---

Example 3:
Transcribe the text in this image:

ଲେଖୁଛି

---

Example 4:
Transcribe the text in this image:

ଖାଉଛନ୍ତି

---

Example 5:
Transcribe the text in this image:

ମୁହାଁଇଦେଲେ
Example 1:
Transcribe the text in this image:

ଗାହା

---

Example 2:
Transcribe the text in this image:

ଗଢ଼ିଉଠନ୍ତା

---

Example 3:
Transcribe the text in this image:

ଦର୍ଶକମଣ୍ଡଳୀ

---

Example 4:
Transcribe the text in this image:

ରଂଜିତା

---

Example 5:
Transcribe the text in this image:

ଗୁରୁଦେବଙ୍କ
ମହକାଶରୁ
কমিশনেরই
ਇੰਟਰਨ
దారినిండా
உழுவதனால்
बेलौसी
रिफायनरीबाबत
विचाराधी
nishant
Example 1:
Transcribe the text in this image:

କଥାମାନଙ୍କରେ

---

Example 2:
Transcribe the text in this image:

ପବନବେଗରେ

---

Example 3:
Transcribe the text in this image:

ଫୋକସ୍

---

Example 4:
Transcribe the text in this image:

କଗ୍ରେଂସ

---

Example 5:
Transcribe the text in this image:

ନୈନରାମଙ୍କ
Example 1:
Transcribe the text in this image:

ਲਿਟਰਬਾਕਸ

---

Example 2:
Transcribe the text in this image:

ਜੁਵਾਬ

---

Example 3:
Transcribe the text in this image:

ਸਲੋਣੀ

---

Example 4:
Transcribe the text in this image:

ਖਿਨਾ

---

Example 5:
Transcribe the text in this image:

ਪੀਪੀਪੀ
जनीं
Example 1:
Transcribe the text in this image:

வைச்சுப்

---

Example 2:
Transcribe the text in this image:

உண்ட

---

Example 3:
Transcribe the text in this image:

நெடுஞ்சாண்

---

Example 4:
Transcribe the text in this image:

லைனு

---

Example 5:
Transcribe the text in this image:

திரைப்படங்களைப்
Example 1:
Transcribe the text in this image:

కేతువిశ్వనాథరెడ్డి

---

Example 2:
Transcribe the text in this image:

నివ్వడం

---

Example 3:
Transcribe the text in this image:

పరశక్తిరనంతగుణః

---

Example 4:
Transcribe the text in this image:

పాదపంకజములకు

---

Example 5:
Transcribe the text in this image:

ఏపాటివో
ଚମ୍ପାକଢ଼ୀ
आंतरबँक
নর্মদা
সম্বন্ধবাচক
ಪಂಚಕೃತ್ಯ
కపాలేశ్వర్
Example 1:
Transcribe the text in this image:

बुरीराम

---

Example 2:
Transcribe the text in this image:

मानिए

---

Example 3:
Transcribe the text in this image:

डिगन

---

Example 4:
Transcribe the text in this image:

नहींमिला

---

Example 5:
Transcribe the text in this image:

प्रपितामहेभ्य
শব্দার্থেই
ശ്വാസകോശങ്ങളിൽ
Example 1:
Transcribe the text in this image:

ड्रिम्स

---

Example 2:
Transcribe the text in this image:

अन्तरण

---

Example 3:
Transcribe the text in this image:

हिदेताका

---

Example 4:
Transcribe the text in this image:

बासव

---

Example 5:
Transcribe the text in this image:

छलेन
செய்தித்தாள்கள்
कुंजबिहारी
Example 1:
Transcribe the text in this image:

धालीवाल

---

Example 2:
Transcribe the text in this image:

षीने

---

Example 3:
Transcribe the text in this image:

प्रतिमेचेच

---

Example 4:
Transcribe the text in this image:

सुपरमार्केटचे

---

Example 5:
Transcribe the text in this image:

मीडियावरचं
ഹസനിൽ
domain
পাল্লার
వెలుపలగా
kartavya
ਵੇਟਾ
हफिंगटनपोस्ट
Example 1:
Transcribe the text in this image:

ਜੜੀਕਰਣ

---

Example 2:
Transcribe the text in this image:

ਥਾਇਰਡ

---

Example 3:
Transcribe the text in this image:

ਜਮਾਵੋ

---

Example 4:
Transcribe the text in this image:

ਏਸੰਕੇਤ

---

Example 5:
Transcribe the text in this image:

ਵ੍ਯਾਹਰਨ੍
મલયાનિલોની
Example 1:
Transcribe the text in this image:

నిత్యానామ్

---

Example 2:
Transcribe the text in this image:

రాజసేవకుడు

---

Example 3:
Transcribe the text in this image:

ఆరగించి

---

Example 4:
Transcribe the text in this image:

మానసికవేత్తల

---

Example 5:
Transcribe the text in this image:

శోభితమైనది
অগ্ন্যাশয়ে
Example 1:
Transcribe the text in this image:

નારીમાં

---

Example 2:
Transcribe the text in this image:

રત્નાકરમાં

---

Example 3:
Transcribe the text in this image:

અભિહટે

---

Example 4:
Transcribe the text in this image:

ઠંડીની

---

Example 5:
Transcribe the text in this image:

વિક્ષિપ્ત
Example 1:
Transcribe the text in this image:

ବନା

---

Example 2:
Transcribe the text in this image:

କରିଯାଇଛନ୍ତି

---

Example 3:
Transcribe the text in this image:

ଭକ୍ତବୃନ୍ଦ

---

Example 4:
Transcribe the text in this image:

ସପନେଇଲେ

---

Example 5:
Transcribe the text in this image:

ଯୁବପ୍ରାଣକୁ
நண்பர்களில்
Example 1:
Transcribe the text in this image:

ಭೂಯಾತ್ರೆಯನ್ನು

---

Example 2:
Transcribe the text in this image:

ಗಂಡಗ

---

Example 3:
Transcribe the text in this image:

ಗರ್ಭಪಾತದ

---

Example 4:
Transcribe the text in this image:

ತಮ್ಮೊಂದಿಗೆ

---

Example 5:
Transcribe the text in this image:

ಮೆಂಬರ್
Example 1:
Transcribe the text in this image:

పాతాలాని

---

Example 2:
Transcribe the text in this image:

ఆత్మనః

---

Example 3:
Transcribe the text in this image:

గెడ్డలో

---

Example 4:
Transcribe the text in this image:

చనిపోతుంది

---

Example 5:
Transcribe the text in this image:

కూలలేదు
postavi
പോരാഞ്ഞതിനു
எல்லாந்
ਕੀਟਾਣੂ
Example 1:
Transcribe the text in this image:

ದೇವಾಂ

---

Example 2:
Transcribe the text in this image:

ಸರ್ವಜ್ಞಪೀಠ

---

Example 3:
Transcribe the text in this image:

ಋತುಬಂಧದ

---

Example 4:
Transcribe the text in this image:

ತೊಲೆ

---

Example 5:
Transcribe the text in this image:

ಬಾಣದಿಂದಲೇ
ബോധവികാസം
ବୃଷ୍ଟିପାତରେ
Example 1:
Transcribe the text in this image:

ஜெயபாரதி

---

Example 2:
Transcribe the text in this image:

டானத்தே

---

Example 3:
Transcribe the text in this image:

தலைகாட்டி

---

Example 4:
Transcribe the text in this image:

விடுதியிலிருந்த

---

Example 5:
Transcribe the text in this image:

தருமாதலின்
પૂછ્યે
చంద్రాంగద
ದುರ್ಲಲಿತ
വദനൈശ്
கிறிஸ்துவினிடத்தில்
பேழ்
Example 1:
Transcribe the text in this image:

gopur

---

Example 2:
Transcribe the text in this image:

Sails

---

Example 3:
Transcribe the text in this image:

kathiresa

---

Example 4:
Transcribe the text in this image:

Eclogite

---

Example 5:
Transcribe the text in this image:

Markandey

—————

**Work to be completed**
Could you transcribe every record above exactly as it appears?

**The answer**
---

Example 3:
Transcribe the text in this image:

ଲେଖୁଛି

---

Example 4:
Transcribe the text in this image:

ଖାଉଛନ୍ତି

---

Example 5:
Transcribe the text in this image:

ମୁହାଁଇଦେଲେ
Example 1:
Transcribe the text in this image:

ଗାହା

---

Example 2:
Transcribe the text in this image:

ଗଢ଼ିଉଠନ୍ତା

---

Example 3:
Transcribe the text in this image:

ଦର୍ଶକମଣ୍ଡଳୀ

---

Example 4:
Transcribe the text in this image:

ରଂଜିତା

---

Example 5:
Transcribe the text in this image:

ଗୁରୁଦେବଙ୍କ
ମହକାଶରୁ
কমিশনেরই
ਇੰਟਰਨ
దారినిండా
உழுவதனால்
बेलौसी
रिफायनरीबाबत
विचाराधी
nishant
Example 1:
Transcribe the text in this image:

କଥାମାନଙ୍କରେ

---

Example 2:
Transcribe the text in this image:

ପବନବେଗରେ

---

Example 3:
Transcribe the text in this image:

ଫୋକସ୍

---

Example 4:
Transcribe the text in this image:

କଗ୍ରେଂସ

---

Example 5:
Transcribe the text in this image:

ନୈନରାମଙ୍କ
Example 1:
Transcribe the text in this image:

ਲਿਟਰਬਾਕਸ

---

Example 2:
Transcribe the text in this image:

ਜੁਵਾਬ

---

Example 3:
Transcribe the text in this image:

ਸਲੋਣੀ

---

Example 4:
Transcribe the text in this image:

ਖਿਨਾ

---

Example 5:
Transcribe the text in this image:

ਪੀਪੀਪੀ
जनीं
Example 1:
Transcribe the text in this image:

வைச்சுப்

---

Example 2:
Transcribe the text in this image:

உண்ட

---

Example 3:
Transcribe the text in this image:

நெடுஞ்சாண்

---

Example 4:
Transcribe the text in this image:

லைனு

---

Example 5:
Transcribe the text in this image:

திரைப்படங்களைப்
Example 1:
Transcribe the text in this image:

కేతువిశ్వనాథరెడ్డి

---

Example 2:
Transcribe the text in this image:

నివ్వడం

---

Example 3:
Transcribe the text in this image:

పరశక్తిరనంతగుణః

---

Example 4:
Transcribe the text in this image:

పాదపంకజములకు

---

Example 5:
Transcribe the text in this image:

ఏపాటివో
ଚମ୍ପାକଢ଼ୀ
आंतरबँक
নর্মদা
সম্বন্ধবাচক
ಪಂಚಕೃತ್ಯ
కపాలేశ్వర్
Example 1:
Transcribe the text in this image:

बुरीराम

---

Example 2:
Transcribe the text in this image:

मानिए

---

Example 3:
Transcribe the text in this image:

डिगन

---

Example 4:
Transcribe the text in this image:

नहींमिला

---

Example 5:
Transcribe the text in this image:

प्रपितामहेभ्य
শব্দার্থেই
ശ്വാസകോശങ്ങളിൽ
Example 1:
Transcribe the text in this image:

ड्रिम्स

---

Example 2:
Transcribe the text in this image:

अन्तरण

---

Example 3:
Transcribe the text in this image:

हिदेताका

---

Example 4:
Transcribe the text in this image:

बासव

---

Example 5:
Transcribe the text in this image:

छलेन
செய்தித்தாள்கள்
कुंजबिहारी
Example 1:
Transcribe the text in this image:

धालीवाल

---

Example 2:
Transcribe the text in this image:

षीने

---

Example 3:
Transcribe the text in this image:

प्रतिमेचेच

---

Example 4:
Transcribe the text in this image:

सुपरमार्केटचे

---

Example 5:
Transcribe the text in this image:

मीडियावरचं
ഹസനിൽ
domain
পাল্লার
వెలుపలగా
kartavya
ਵੇਟਾ
हफिंगटनपोस्ट
Example 1:
Transcribe the text in this image:

ਜੜੀਕਰਣ

---

Example 2:
Transcribe the text in this image:

ਥਾਇਰਡ

---

Example 3:
Transcribe the text in this image:

ਜਮਾਵੋ

---

Example 4:
Transcribe the text in this image:

ਏਸੰਕੇਤ

---

Example 5:
Transcribe the text in this image:

ਵ੍ਯਾਹਰਨ੍
મલયાનિલોની
Example 1:
Transcribe the text in this image:

నిత్యానామ్

---

Example 2:
Transcribe the text in this image:

రాజసేవకుడు

---

Example 3:
Transcribe the text in this image:

ఆరగించి

---

Example 4:
Transcribe the text in this image:

మానసికవేత్తల

---

Example 5:
Transcribe the text in this image:

శోభితమైనది
অগ্ন্যাশয়ে
Example 1:
Transcribe the text in this image:

નારીમાં

---

Example 2:
Transcribe the text in this image:

રત્નાકરમાં

---

Example 3:
Transcribe the text in this image:

અભિહટે

---

Example 4:
Transcribe the text in this image:

ઠંડીની

---

Example 5:
Transcribe the text in this image:

વિક્ષિપ્ત
Example 1:
Transcribe the text in this image:

ବନା

---

Example 2:
Transcribe the text in this image:

କରିଯାଇଛନ୍ତି

---

Example 3:
Transcribe the text in this image:

ଭକ୍ତବୃନ୍ଦ

---

Example 4:
Transcribe the text in this image:

ସପନେଇଲେ

---

Example 5:
Transcribe the text in this image:

ଯୁବପ୍ରାଣକୁ
நண்பர்களில்
Example 1:
Transcribe the text in this image:

ಭೂಯಾತ್ರೆಯನ್ನು

---

Example 2:
Transcribe the text in this image:

ಗಂಡಗ

---

Example 3:
Transcribe the text in this image:

ಗರ್ಭಪಾತದ

---

Example 4:
Transcribe the text in this image:

ತಮ್ಮೊಂದಿಗೆ

---

Example 5:
Transcribe the text in this image:

ಮೆಂಬರ್
Example 1:
Transcribe the text in this image:

పాతాలాని

---

Example 2:
Transcribe the text in this image:

ఆత్మనః

---

Example 3:
Transcribe the text in this image:

గెడ్డలో

---

Example 4:
Transcribe the text in this image:

చనిపోతుంది

---

Example 5:
Transcribe the text in this image:

కూలలేదు
postavi
പോരാഞ്ഞതിനു
எல்லாந்
ਕੀਟਾਣੂ
Example 1:
Transcribe the text in this image:

ದೇವಾಂ

---

Example 2:
Transcribe the text in this image:

ಸರ್ವಜ್ಞಪೀಠ

---

Example 3:
Transcribe the text in this image:

ಋತುಬಂಧದ

---

Example 4:
Transcribe the text in this image:

ತೊಲೆ

---

Example 5:
Transcribe the text in this image:

ಬಾಣದಿಂದಲೇ
ബോധവികാസം
ବୃଷ୍ଟିପାତରେ
Example 1:
Transcribe the text in this image:

ஜெயபாரதி

---

Example 2:
Transcribe the text in this image:

டானத்தே

---

Example 3:
Transcribe the text in this image:

தலைகாட்டி

---

Example 4:
Transcribe the text in this image:

விடுதியிலிருந்த

---

Example 5:
Transcribe the text in this image:

தருமாதலின்
પૂછ્યે
చంద్రాంగద
ದುರ್ಲಲಿತ
വദനൈശ്
கிறிஸ்துவினிடத்தில்
பேழ்
Example 1:
Transcribe the text in this image:

gopur

---

Example 2:
Transcribe the text in this image:

Sails

---

Example 3:
Transcribe the text in this image:

kathiresa

---

Example 4:
Transcribe the text in this image:

Eclogite

---

Example 5:
Transcribe the text in this image:

Markandey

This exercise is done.